• TASK REQUIREMENTS:
Update the data below by replacing every "Transcribe" with "Write out" and leaving all other text unchanged.

• DATASET ENTRIES:
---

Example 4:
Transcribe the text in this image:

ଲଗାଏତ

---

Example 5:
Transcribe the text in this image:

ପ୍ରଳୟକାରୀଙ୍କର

• RESULT OF THE TASK:
---

Example 4:
Write out the text in this image:

ଲଗାଏତ

---

Example 5:
Write out the text in this image:

ପ୍ରଳୟକାରୀଙ୍କର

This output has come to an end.